Re: Freeze avoidance of very large table.

From: Kyotaro HORIGUCHI <horiguchi(dot)kyotaro(at)lab(dot)ntt(dot)co(dot)jp>
To: robertmhaas(at)gmail(dot)com
Cc: sawada(dot)mshk(at)gmail(dot)com, bruce(at)momjian(dot)us, alvherre(at)2ndquadrant(dot)com, Jim(dot)Nasby(at)bluetreble(dot)com, michael(dot)paquier(at)gmail(dot)com, jeff(dot)janes(at)gmail(dot)com, amit(dot)kapila16(at)gmail(dot)com, andres(at)anarazel(dot)de, simon(at)2ndquadrant(dot)com, josh(at)agliodbs(dot)com, masao(dot)fujii(at)gmail(dot)com, petr(at)2ndquadrant(dot)com, stark(at)mit(dot)edu, pgsql-hackers(at)postgresql(dot)org
Subject: Re: Freeze avoidance of very large table.
Date: 2016-03-02 08:33:25
Message-ID: 20160302.173325.185017873.horiguchi.kyotaro@lab.ntt.co.jp
Views: Raw Message | Whole Thread | Download mbox | Resend email
Thread:
Lists: pgsql-hackers

Thank you for revising and commiting this.

At Tue, 1 Mar 2016 21:51:55 -0500, Robert Haas <robertmhaas(at)gmail(dot)com> wrote in <CA+TgmoZtG7hnkgP74zRCeuRrGGG917J5-_P4dzNJz5_kAXFTKg(at)mail(dot)gmail(dot)com>
> On Thu, Feb 18, 2016 at 3:45 AM, Masahiko Sawada <sawada(dot)mshk(at)gmail(dot)com> wrote:
> > Attached updated 5 patches.
> > I would like to explain these patch shortly again here to make
> > reviewing more easier.
> >
> > We can divided these patches into 2 purposes.
> >
> > 1. Freeze map
> > 000_ patch adds additional frozen bit into visibility map, but doesn't
> > include the logic for improve freezing performance.
> > 001_ patch gets rid of page-conversion code from pg_upgrade. (This
> > patch doesn't related to this feature essentially, but is required by
> > 002_ patch.)
> > 002_ patch adds upgrading mechanism from 9.6- to 9.6+ and its regression test.
> >
> > 2. Improve freezing logic
> > 003_ patch changes the VACUUM to optimize scans based on freeze map
> > (i.g., 000_ patch), and its regression test.
> > 004_ patch enhances debug messages in src/backend/access/heap/visibilitymap.c
> >
> > Please review them.

__Listed records__.
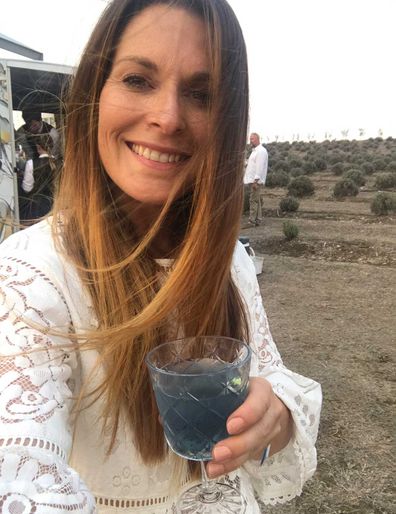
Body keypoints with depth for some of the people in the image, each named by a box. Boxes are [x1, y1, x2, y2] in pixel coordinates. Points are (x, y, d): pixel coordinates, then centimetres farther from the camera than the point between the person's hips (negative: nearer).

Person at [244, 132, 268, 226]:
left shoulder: (261, 151, -12)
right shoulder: (255, 151, 20)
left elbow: (260, 167, -19)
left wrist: (256, 180, -22)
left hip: (256, 181, -10)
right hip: (251, 180, 10)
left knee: (254, 201, -8)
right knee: (256, 201, 13)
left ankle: (252, 221, -7)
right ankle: (257, 220, 18)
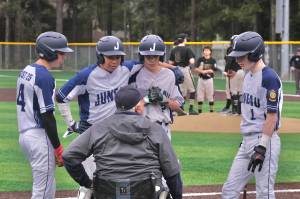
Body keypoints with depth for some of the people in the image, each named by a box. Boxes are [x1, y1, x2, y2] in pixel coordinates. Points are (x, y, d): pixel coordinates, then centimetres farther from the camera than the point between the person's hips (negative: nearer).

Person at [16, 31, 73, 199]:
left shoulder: (25, 71, 12)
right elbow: (47, 116, -19)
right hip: (40, 137, -9)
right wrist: (58, 148, -15)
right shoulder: (44, 76, -17)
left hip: (25, 134, 10)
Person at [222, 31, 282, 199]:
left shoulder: (269, 78, -15)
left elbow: (272, 115, -18)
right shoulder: (249, 76, 13)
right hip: (247, 141, 9)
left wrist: (262, 147, -21)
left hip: (265, 141, -9)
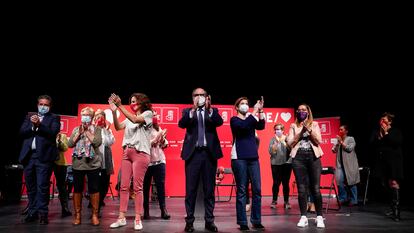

__Work item__. List each patch prefix that the freeze-map message names, once each.

__Response to this task__. 000_, 001_, 002_, 003_, 004_